Plantation de 1 143 Pinus à Bamou Mingali
Le 13 décembre, sous un ciel léger, 1 143 jeunes Pinus ont trouvé racine sur le site du Programme national d’afforestation et de reboisement à Bamou Mingali, dans le département du Djoué-Léfini.
La parcelle, déjà striée de sillons fertiles, a accueilli responsables institutionnels, diplomates et élèves venus prêter main-forte, transformant un simple geste agronomique en célébration collective de la lutte contre le changement climatique.

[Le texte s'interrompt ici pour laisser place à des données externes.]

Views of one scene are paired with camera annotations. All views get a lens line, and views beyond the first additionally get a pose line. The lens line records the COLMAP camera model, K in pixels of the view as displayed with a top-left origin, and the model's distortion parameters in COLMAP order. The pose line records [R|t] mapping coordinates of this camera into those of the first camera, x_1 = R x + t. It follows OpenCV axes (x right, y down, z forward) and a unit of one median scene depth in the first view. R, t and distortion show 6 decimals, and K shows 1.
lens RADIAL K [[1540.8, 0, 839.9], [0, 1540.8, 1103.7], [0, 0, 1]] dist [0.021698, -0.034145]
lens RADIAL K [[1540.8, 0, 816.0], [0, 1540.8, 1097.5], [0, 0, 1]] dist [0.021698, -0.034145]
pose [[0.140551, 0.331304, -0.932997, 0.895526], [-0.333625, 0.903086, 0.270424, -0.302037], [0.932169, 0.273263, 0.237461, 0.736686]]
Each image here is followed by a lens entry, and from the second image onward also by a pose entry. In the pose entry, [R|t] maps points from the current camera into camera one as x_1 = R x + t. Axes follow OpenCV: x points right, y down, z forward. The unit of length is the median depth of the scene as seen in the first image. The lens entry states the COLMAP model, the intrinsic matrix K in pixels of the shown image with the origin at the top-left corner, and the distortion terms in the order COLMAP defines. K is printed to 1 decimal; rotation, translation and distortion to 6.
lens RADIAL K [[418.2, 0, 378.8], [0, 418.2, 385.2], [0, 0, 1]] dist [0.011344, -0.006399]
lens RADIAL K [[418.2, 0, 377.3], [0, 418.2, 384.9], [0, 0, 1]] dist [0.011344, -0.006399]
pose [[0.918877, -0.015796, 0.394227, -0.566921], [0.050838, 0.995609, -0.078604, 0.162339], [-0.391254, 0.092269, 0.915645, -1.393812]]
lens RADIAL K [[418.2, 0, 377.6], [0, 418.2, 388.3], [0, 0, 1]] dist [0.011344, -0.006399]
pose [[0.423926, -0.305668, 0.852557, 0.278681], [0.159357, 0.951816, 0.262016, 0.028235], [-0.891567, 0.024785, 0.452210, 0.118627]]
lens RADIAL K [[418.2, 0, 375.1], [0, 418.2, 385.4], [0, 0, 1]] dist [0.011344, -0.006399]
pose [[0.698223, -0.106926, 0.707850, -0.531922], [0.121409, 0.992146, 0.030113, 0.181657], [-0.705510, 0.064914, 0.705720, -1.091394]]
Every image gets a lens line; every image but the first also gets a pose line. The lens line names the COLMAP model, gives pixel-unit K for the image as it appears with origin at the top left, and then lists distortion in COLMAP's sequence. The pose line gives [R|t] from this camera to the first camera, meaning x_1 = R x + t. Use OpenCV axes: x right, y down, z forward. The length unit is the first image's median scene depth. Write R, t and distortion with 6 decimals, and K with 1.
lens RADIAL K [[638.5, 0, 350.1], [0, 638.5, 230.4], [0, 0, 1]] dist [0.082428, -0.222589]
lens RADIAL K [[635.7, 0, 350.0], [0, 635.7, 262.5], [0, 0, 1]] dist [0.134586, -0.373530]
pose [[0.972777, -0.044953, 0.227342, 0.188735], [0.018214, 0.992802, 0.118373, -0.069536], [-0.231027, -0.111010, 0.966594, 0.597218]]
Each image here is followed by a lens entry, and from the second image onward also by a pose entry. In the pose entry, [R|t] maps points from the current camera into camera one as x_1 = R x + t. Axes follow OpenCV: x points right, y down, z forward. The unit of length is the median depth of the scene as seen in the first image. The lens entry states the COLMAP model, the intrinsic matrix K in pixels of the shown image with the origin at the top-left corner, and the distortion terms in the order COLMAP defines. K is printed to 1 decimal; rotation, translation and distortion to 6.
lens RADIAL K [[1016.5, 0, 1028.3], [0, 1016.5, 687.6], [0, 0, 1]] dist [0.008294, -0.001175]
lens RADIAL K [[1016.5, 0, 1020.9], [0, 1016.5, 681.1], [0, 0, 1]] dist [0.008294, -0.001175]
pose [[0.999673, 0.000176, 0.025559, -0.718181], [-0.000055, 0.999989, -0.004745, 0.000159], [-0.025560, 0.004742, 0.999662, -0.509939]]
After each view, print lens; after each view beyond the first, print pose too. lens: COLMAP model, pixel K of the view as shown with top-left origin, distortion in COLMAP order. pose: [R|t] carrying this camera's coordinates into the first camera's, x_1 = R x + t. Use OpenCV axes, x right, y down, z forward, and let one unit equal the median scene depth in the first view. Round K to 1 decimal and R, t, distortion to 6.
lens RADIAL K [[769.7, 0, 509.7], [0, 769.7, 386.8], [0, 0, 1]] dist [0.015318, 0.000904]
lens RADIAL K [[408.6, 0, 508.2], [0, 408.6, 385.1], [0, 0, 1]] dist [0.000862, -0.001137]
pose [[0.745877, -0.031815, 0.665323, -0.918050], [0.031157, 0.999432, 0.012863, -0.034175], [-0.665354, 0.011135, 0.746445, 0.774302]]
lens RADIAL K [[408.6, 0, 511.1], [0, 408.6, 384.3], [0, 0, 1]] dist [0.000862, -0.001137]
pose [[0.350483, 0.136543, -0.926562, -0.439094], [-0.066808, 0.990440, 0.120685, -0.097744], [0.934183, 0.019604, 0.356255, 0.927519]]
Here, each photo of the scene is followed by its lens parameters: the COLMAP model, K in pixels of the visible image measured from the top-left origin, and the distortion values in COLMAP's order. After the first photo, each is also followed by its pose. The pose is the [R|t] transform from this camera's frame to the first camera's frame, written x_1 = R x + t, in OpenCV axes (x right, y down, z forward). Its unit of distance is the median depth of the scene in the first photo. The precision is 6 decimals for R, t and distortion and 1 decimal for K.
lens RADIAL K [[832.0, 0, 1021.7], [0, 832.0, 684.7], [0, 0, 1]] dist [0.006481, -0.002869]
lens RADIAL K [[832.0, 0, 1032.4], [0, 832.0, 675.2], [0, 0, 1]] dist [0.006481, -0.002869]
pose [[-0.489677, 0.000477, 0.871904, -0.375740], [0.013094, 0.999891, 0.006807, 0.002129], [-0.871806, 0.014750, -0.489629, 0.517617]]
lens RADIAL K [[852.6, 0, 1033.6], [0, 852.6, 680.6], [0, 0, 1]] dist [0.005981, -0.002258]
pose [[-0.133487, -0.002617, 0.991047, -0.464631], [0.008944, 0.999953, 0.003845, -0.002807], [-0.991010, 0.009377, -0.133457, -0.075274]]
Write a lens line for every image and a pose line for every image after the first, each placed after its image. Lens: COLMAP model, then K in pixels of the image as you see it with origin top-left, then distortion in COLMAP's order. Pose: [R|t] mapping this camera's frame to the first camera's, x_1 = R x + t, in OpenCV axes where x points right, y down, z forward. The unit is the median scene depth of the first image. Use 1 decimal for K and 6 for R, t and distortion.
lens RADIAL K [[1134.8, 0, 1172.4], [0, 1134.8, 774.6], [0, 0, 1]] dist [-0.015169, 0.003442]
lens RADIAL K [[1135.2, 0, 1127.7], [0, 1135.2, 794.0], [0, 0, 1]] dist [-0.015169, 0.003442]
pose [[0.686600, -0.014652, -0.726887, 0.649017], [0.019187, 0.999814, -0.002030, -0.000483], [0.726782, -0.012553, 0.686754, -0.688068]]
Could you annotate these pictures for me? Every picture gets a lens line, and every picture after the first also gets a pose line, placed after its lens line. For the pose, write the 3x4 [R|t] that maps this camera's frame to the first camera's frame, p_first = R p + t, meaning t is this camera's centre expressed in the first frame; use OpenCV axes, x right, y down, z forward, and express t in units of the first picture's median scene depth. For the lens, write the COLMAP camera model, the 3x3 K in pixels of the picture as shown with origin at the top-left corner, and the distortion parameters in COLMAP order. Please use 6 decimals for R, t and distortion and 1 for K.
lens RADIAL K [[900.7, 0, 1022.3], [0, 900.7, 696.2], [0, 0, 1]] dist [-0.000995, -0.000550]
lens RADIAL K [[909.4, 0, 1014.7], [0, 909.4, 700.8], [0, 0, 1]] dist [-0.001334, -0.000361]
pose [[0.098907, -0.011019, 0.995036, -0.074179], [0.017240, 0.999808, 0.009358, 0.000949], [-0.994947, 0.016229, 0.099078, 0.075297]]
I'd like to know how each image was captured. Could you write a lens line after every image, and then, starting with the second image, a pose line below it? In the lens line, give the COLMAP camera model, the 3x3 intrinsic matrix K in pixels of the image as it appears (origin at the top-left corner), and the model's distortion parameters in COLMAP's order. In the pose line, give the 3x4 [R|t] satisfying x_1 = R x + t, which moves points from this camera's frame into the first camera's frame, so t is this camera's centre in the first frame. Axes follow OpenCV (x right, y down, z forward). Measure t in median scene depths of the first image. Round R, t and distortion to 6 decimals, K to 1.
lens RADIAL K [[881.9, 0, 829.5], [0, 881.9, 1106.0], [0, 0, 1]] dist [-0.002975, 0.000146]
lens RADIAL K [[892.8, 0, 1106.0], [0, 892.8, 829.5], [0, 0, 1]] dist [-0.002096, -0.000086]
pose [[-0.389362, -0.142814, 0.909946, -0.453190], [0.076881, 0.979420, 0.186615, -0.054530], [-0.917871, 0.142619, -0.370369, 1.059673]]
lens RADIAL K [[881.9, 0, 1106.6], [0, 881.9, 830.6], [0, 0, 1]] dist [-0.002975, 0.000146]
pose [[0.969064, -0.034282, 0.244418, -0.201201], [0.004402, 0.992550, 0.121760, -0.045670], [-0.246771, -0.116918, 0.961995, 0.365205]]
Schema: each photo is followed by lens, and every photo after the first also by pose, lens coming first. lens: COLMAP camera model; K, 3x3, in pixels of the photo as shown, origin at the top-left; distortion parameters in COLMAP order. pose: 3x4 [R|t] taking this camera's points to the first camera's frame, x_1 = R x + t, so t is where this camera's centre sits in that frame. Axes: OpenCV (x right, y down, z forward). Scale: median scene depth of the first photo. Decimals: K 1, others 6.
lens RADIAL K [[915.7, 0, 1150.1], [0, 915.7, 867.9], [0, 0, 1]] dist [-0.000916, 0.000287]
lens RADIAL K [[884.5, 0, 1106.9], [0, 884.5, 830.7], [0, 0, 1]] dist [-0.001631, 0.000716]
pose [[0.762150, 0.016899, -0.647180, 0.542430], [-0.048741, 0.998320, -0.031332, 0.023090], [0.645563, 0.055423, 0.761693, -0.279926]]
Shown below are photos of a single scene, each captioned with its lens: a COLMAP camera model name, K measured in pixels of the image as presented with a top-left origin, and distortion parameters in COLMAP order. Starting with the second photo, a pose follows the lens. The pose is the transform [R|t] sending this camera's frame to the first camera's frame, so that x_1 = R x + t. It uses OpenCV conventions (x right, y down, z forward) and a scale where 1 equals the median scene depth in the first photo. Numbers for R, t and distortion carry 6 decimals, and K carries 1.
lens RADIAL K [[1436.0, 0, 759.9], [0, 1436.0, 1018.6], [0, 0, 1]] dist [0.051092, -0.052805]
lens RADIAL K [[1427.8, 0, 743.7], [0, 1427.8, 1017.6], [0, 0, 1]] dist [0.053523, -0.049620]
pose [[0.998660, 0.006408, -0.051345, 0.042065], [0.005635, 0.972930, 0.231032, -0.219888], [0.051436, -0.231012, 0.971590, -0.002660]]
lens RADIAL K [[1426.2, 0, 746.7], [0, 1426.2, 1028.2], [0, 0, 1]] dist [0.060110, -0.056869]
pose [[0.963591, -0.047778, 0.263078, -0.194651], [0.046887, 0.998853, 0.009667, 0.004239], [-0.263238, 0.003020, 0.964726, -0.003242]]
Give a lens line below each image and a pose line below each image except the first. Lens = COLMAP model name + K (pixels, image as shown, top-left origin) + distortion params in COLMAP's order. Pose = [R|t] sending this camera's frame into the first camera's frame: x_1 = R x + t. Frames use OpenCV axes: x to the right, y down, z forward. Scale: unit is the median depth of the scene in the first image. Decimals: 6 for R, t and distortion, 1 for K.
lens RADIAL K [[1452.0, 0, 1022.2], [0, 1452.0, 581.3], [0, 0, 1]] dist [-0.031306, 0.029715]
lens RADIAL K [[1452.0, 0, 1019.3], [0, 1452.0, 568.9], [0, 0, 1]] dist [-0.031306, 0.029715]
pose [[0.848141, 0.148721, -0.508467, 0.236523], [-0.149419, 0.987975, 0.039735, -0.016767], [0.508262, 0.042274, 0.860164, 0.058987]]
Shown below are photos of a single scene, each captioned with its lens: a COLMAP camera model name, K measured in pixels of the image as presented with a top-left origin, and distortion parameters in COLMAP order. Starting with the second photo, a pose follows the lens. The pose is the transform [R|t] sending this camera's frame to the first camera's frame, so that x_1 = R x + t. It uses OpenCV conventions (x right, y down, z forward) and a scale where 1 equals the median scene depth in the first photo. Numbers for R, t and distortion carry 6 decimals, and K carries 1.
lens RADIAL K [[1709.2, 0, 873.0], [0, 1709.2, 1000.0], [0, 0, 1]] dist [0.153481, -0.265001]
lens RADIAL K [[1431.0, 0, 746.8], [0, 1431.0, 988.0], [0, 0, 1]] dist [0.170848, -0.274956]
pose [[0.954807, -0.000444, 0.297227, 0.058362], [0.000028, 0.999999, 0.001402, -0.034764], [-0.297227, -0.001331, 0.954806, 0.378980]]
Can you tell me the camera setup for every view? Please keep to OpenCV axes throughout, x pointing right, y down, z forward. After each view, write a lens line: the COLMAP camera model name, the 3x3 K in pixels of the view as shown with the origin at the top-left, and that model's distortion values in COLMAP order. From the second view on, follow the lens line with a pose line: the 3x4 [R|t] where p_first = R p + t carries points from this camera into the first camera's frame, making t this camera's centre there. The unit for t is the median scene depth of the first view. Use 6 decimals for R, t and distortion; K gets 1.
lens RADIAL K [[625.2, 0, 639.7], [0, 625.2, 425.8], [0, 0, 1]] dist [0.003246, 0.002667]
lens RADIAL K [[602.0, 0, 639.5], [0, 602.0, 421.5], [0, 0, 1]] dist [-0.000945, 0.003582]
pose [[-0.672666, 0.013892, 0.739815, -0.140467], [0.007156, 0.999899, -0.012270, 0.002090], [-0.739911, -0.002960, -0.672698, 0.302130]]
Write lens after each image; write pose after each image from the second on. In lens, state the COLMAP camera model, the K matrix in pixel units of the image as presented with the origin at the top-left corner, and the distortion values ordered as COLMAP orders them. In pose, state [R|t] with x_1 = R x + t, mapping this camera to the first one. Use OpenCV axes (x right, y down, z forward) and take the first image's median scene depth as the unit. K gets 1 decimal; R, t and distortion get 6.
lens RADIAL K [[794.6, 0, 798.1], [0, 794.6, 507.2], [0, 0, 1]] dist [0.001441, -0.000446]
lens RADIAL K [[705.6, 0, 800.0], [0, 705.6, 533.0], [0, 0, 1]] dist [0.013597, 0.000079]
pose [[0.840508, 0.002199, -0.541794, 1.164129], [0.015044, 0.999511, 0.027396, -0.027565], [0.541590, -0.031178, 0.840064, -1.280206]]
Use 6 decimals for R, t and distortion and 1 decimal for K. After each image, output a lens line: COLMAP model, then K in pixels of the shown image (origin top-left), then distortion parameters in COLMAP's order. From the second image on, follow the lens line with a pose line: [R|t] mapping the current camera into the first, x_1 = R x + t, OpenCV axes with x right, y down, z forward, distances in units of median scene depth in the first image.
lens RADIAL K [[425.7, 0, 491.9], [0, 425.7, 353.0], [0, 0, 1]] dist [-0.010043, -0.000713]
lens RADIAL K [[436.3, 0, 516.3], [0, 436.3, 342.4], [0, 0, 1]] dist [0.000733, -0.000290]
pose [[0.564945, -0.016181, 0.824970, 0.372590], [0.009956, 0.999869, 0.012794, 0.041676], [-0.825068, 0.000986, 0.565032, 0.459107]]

Alliance verte Congo-Venezuela
À l’origine de l’initiative, l’ambassade de la République bolivarienne du Venezuela a voulu joindre l’action au symbole, rappelant la proximité de vues qui unit Brazzaville et Caracas sur la protection des forêts tropicales.
« Planter, c’est rapprocher nos peuples », a lancé l’ambassadrice Laura Evangelina Suarez, réaffirmant l’engagement de son pays à épauler le Congo dans son programme de reboisement et de sauvegarde des écosystèmes.
Depuis 2015, la coopération bilatérale a déjà permis la mise en terre de 46 863 arbres, couvrant 41 hectares sur le vaste site d’un million d’hectares réservé au Pronar.
Cette nouvelle salve de Pinus, essence résiliente sur sols sableux, témoigne de la constance d’un partenariat qui inscrit l’amitié dans l’humus autant que dans la diplomatie.
Le programme Pronar en chiffres
Créé le 6 novembre 2011, le Pronar concrétise, chaque année, la Journée nationale de l’arbre instituée par la loi n° 062-84 du 11 septembre 1984, révisée en 1996 par le président Denis Sassou Nguesso.
Sous la houlette de la ministre de l’Économie forestière, Rosalie Matondo, le programme aligne pépinières, suivis scientifiques et opérations communautaires afin d’étendre, pas à pas, le manteau vert du Bassin du Congo.
La présence du directeur général de la Caisse nationale de sécurité sociale, Évariste Ondongo, ainsi que celle des collégiens d’Ignié, rappelle que la restauration forestière mobilise financeurs, institutions et jeunesse dans un même élan.
Paiements pour services écosystémiques
Devant les rangées d’aiguilles naissantes, la ministre a rappelé que le Congo pilote, dans la sous-région, le premier mécanisme de paiement pour services environnementaux, une incitation financière à maintenir intact le capital naturel.
En récompensant la séquestration de carbone, la régulation hydrique ou la fertilité des sols, ce dispositif espère convertir chaque hectare protégé en revenu durable pour les communautés.
« Nous semons des arbres et nous récolterons du développement », a résumé Rosalie Matondo, soulignant le potentiel économique d’une forêt gérée de façon responsable.
Une pépinière éducative
Bamou Mingali devient ainsi un laboratoire grandeur nature où s’expérimente l’alliance de la diplomatie verte, de la science forestière et de l’éducation environnementale.
Depuis la lisière, les élèves observent déjà les premiers alignements, conscients que la canopée qu’ils préparent témoignera de leur passage plus sûrement qu’une signature sur papier.
Comment y aller
Le site Pronar de Bamou Mingali se situe dans le département du Djoué-Léfini; toute visite se prépare en contactant les équipes du programme chargées de l’accueil de groupes scolaires et institutionnels.
À savoir
La Journée nationale de l’arbre, célébrée chaque 6 novembre, s’appuie sur la loi n° 062-84; elle invite chaque citoyen à planter un arbre, rappelant le devoir collectif envers la forêt.
Impact & solutions
À Bamou Mingali, les 1 143 Pinus absorberont plusieurs tonnes de CO₂ à maturité; additionnés aux 46 863 arbres déjà plantés, ils forment une barrière vivante contre l’érosion et un gisement d’emplois verts.
Le geste est modeste face à l’immensité du site, mais il incarne un cap : traiter la forêt non comme un décor, mais comme une infrastructure essentielle au climat, à l’économie et au lien social.